Editorial: Need for quality education


WEB DESK: The 18th Amendment to the Constitution may have strengthened provincial autonomy, we do not know. But what we do know for certain is its negative impact on the education sector.

Whatever little we had in terms of national standards before decentralization of education that has been lost, resultantly it is just possible that a matriculate from one province may be better qualified than an intermediate girl or boy from another. In fact there is nothing in place to monitor the national standards.

But that may change now given the Asian Development Bank’s modest yet pioneering offer to carry out a comprehensive education sector assessment in Pakistan. The bank has approved what it calls Small-scale Policy and Advisory Technical Assistance (S-PATA), which would help assist a broad overview of education and skills development issues for the country as a whole, beginning from Sindh.

This is expected to help the ADB to initiate a policy dialogue with the Sindh government and other stakeholders on its support to education and skills development in the province. As of today, Pakistan faces major challenges in education sector, particularly in terms of enrolment and completion rate for primary education which according to a World Bank report, is among the lowest in the world. And this is mainly due to poor teacher quality and performance, weak governance – we in Pakistan have more ghost schools than anywhere in the world – and accountability in the government education services.
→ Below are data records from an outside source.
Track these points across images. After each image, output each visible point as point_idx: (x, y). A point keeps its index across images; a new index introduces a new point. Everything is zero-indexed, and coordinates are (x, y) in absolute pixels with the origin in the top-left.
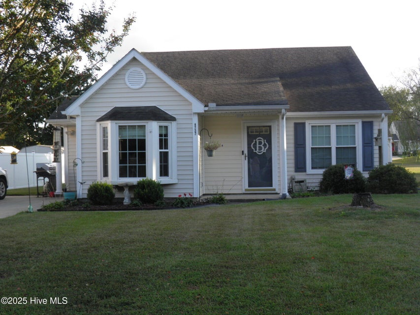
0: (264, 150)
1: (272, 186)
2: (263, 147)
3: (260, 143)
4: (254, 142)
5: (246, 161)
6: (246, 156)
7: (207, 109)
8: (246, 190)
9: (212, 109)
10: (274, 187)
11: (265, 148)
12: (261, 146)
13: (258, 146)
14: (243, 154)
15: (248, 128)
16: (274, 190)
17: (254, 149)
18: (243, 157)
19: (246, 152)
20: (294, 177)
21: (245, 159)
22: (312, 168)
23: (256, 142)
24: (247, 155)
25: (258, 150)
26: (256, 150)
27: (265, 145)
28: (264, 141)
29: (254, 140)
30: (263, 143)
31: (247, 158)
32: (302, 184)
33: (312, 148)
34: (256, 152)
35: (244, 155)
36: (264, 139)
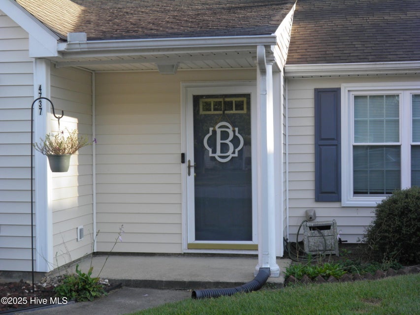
0: (234, 153)
1: (250, 239)
2: (231, 146)
3: (225, 135)
4: (211, 134)
5: (191, 180)
6: (189, 167)
7: (63, 47)
8: (190, 246)
9: (77, 48)
10: (255, 241)
11: (236, 146)
12: (227, 141)
13: (219, 141)
14: (183, 161)
15: (196, 99)
16: (255, 248)
17: (210, 150)
18: (184, 166)
19: (190, 156)
20: (312, 214)
21: (189, 174)
22: (356, 192)
23: (214, 132)
24: (192, 163)
25: (218, 153)
26: (214, 151)
27: (236, 141)
28: (234, 131)
29: (211, 129)
30: (231, 137)
31: (192, 170)
32: (326, 232)
33: (354, 147)
34: (216, 155)
35: (186, 164)
36: (234, 126)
Among the weakest areas are low enrolment of girls, as well as children from poor families, rural areas and disadvantaged social groups.

How poor is quality of education in Pakistan the result of written test for the Central Superior Services (CSS) this year is a disturbing indicator. Out of the 9,643 candidates who appeared in the examination only 202 passed the written test! Over the last 10 years or so, the pass percentage has steadily decreased, a trend attributed to a decline in education standards and what a specialist said ‘Pakistan’s failing education system’. Not only are the syllabi taught in schools and colleges out of tune with the contemporary requirements, these are also out of synch in relation to modern schooling systems and methods.

This is particularly true of the public schools and religious seminaries where focus remains fixed on social sciences and humanities instead of specialised subjects such as physical sciences, technologies, public administration and economics. Given poor quality of education we as a people and country have failed to harness the great potential Pakistan offers in terms of natural resources and govern ourselves as a forward-looking progressive nation. Maybe, the country’s elected assemblies would look into the negative fallout of the 18th Amendment on the sector of education and bring it back as a concurrent item.